━━━ Extracted data ━━━
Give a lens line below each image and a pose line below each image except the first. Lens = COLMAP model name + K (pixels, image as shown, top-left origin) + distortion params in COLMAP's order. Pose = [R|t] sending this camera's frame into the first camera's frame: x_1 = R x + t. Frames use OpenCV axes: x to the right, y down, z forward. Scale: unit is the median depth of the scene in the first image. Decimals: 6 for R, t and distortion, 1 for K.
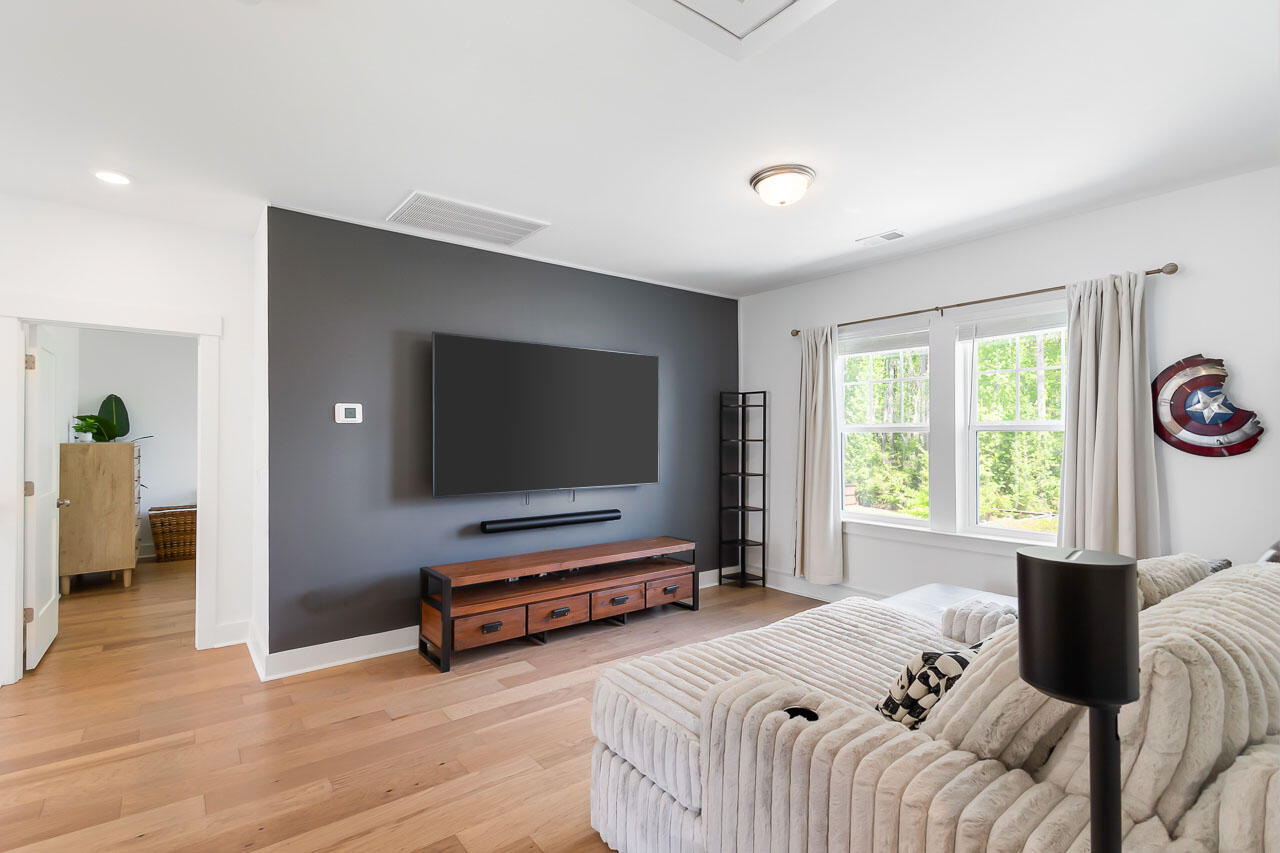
lens RADIAL K [[590.0, 0, 625.7], [0, 590.0, 449.2], [0, 0, 1]] dist [0.011265, -0.000169]
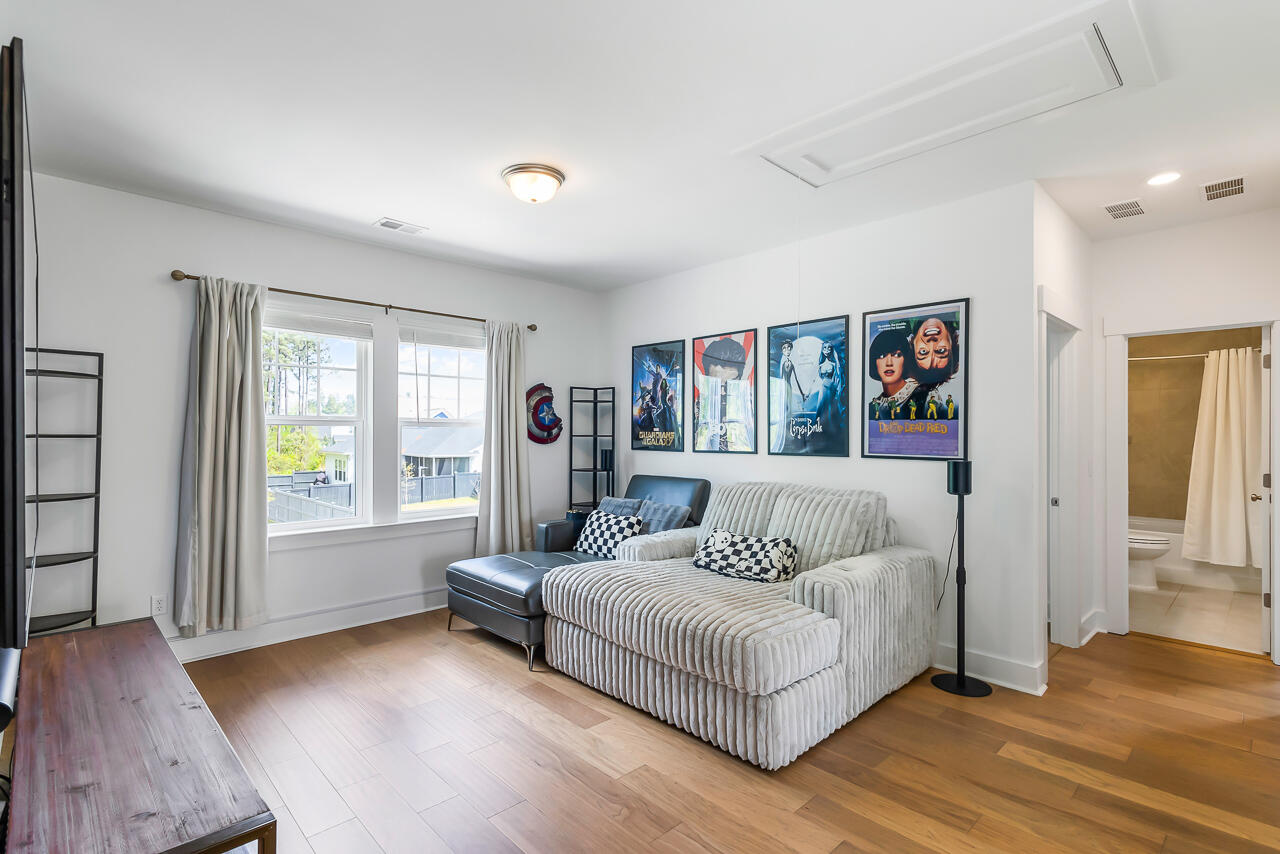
lens RADIAL K [[630.9, 0, 644.6], [0, 630.9, 453.2], [0, 0, 1]] dist [-0.001288, -0.000125]
pose [[-0.149001, -0.027901, 0.988443, -0.627051], [0.019775, 0.999318, 0.031189, -0.009336], [-0.988639, 0.024194, -0.148348, 0.737208]]
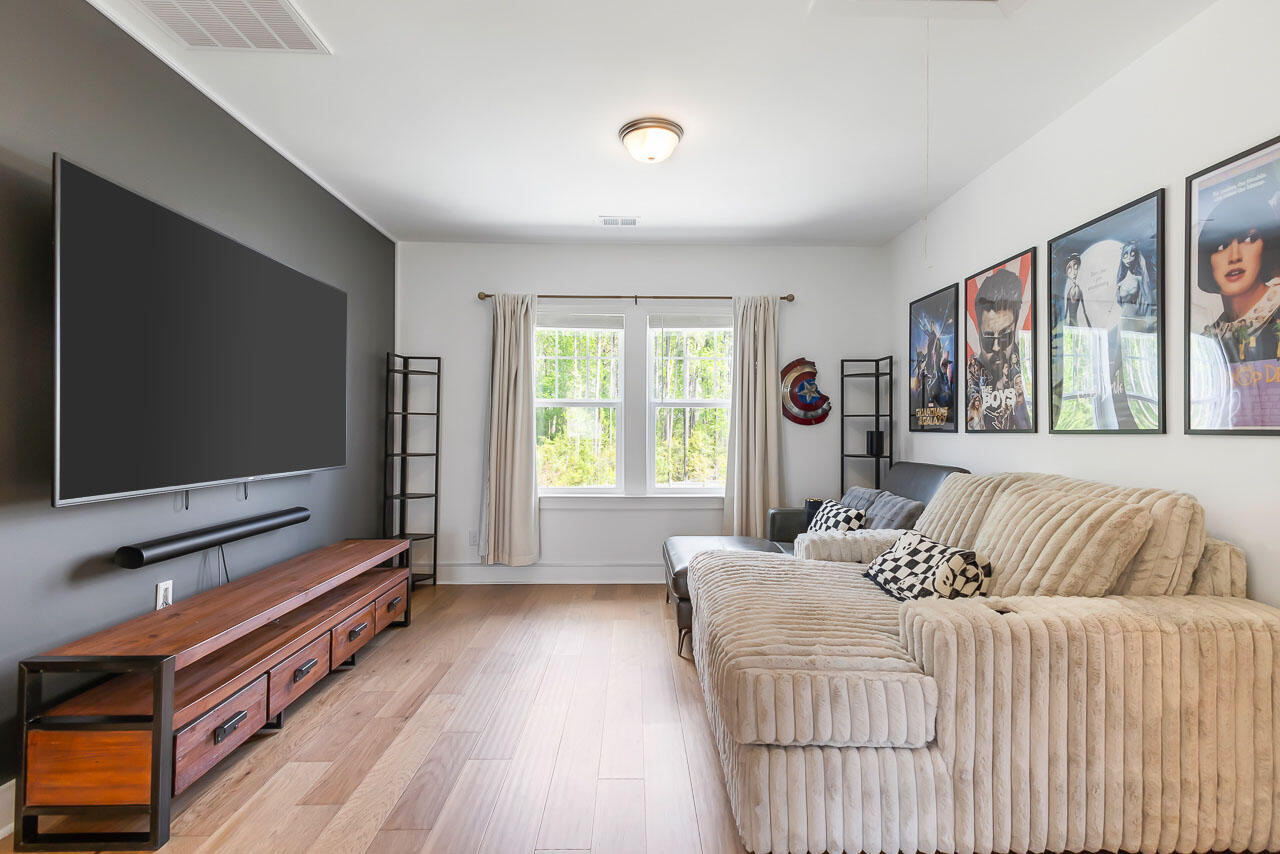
lens RADIAL K [[620.2, 0, 621.5], [0, 620.2, 439.8], [0, 0, 1]] dist [0.011712, -0.000459]
pose [[0.592707, -0.005613, 0.805399, -0.441187], [0.010949, 0.999939, -0.001088, 0.034886], [-0.805344, 0.009463, 0.592733, 0.327566]]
━━━
What the exercise asks »
Reproduce every line of the data above word for word, omitting the pictures.

Exercise response »
Give a lens line below each image and a pose line below each image except the first. Lens = COLMAP model name + K (pixels, image as shown, top-left origin) + distortion params in COLMAP's order. Pose = [R|t] sending this camera's frame into the first camera's frame: x_1 = R x + t. Frames use OpenCV axes: x to the right, y down, z forward. Scale: unit is the median depth of the scene in the first image. Decimals: 6 for R, t and distortion, 1 for K.
lens RADIAL K [[590.0, 0, 625.7], [0, 590.0, 449.2], [0, 0, 1]] dist [0.011265, -0.000169]
lens RADIAL K [[630.9, 0, 644.6], [0, 630.9, 453.2], [0, 0, 1]] dist [-0.001288, -0.000125]
pose [[-0.149001, -0.027901, 0.988443, -0.627051], [0.019775, 0.999318, 0.031189, -0.009336], [-0.988639, 0.024194, -0.148348, 0.737208]]
lens RADIAL K [[620.2, 0, 621.5], [0, 620.2, 439.8], [0, 0, 1]] dist [0.011712, -0.000459]
pose [[0.592707, -0.005613, 0.805399, -0.441187], [0.010949, 0.999939, -0.001088, 0.034886], [-0.805344, 0.009463, 0.592733, 0.327566]]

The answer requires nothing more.